I was scared for me too. I came up with a plan to take $2,000 out of my paycheck and send my parents on a cruise the week the issue came out to avoid any backlash. That by far was the smartest thing I had ever done in my life.
The October issue came out. My parents were in the Caribbean when I answered our kitchen phone.
“Hello.”
“Who is this?”
“It’s Jenny.”
“
What in God’s name is wrong with you?
You have completely disgraced the family. This is your uncle Ken.”
My heart sank and my legs collapsed and turned into jelly. This had been one of my favorite uncles.
“Why would you sell your soul to the devil?”
“I want to get to Hollywood. I want to make a career for myself and take care of my parents someday.”

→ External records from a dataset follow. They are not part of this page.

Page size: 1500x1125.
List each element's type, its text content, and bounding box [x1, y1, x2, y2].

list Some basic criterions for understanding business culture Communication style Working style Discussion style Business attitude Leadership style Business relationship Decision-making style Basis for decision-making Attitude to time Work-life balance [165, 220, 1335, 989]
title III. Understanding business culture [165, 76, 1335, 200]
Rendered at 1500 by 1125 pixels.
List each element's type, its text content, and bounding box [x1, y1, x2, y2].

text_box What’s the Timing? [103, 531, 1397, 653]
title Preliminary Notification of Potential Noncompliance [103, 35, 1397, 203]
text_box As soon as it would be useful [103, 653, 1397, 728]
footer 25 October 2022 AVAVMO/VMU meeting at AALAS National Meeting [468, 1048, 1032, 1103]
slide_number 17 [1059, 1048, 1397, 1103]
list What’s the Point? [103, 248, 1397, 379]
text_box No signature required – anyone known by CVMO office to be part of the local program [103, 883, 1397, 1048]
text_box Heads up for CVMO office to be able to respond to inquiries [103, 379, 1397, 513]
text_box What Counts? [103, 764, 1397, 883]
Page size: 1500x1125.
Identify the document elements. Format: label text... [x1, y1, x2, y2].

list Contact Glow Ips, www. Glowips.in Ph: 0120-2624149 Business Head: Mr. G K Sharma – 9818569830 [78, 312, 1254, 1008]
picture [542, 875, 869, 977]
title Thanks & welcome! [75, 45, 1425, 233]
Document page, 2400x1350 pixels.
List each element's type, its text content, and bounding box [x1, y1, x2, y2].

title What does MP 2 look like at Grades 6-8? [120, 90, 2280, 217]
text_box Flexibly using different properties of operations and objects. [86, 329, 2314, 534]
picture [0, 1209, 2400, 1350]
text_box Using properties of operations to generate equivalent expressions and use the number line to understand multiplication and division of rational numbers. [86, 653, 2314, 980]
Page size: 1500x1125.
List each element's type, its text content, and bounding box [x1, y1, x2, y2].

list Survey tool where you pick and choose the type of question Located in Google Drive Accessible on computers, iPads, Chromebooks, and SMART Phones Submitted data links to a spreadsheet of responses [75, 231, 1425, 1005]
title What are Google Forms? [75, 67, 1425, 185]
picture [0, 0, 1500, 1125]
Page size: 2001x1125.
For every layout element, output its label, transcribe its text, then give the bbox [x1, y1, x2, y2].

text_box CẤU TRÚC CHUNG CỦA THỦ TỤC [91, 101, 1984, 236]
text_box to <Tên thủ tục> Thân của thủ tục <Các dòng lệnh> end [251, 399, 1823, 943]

“You will never get a career from this. I’m ashamed. And your parents will never accept your evil money.” He slammed the phone down.
Once again, I sat in my kitchen in a catatonic state. Just when I started to feel like my plan was going to work, I became frozen with fear.
When my parents returned from their vacation, I wasn’t there to absorb the volcano. Playboy had me in San Diego doing an appearance.
Lynette had my back and handed Mom and Dad the letters I wrote to each of them.
My mom did exactly what I expected.
She had a nervous breakdown.
I felt horrible.
She refused to speak to me for three days.
When I finally got her on the phone, she was crying. “What are people going to think? I didn’t raise you to do something like this!”
“Mom, I’m sorry, but I know deep down inside I’m going to make it in Hollywood. I’m going to do something good. I just needed a way in.”
We cried on the phone together for hours.
Eventually, my mom said, “Well, you’re my daughter and I love you. I’m going to stick by you and trust you.”
That’s all I needed to hear.
I was going to make my mom proud.
A few months later, my parents and I received a letter from a cousin who was a priest.
He said that my soul was damned to Hell.
He also said that if I didn’t go to the media and beg for God’s forgiveness, my family would be excommunicated.
I was so angry. I couldn’t understand how judgmental and evil someone from my family—a priest—could be.
This was the fuel I needed to prove everyone wrong. But first I needed to figure out a way to help my family move out of our shitty neighborhood and pay off the debts they had accumulated over the years. And there was one way to make that happen: Playmate of the Year. I was already convinced at this point I was going to Hell, so I figured why not make the best of it and walk all the way into the fire?
Six months later, I came back to Chicago to visit my mom and dad.
I had been living in Los Angeles all these months and wanted to take them out to dinner. I chose a restaurant in our neighborhood that we always drove past but never went into because we couldn’t afford it. While we enjoyed our filet mignon, my mom reminisced about all the people in the neighborhood who were still very upset about my being in
Playboy
. She ended it with, “I’m just so glad this is behind us and you didn’t win that Playmate of the Year thing.”
I chugged my wine and responded, “That’s why we’re eating filet mignon.”
My mom slowly lowered her fork. “What do you mean?” she said.
My dad followed with “You won?”
Again, I had never been so excited and horrified at the same time. “Yes, I won one hundred thousand dollars, and I just paid off every one of your credit cards and loans, and I want you to move out of the house.”
My mom and dad exhaled deeply. I could tell they were experiencing the same emotions I had felt: happiness and terror.
“I remember when we thought we won the McDonald’s Monopoly game,” I said. “It killed me to see you both so excited and then so disappointed. I’ve waited for this day to happen since then. I promise you both that I plan on doing good with this opportunity. I’m going to make you both so proud.”
I flew back to California with an amazing feeling of accomplishment. I took care of my parents just like I had always wanted to, and now it was time to take care of myself.
The only problem was that after paying my parents’ bills, I was back to zero. I was completely broke. But I had faith that I would come back strong.
After all, my hero was Wonder Woman, and that bitch always made shit happen.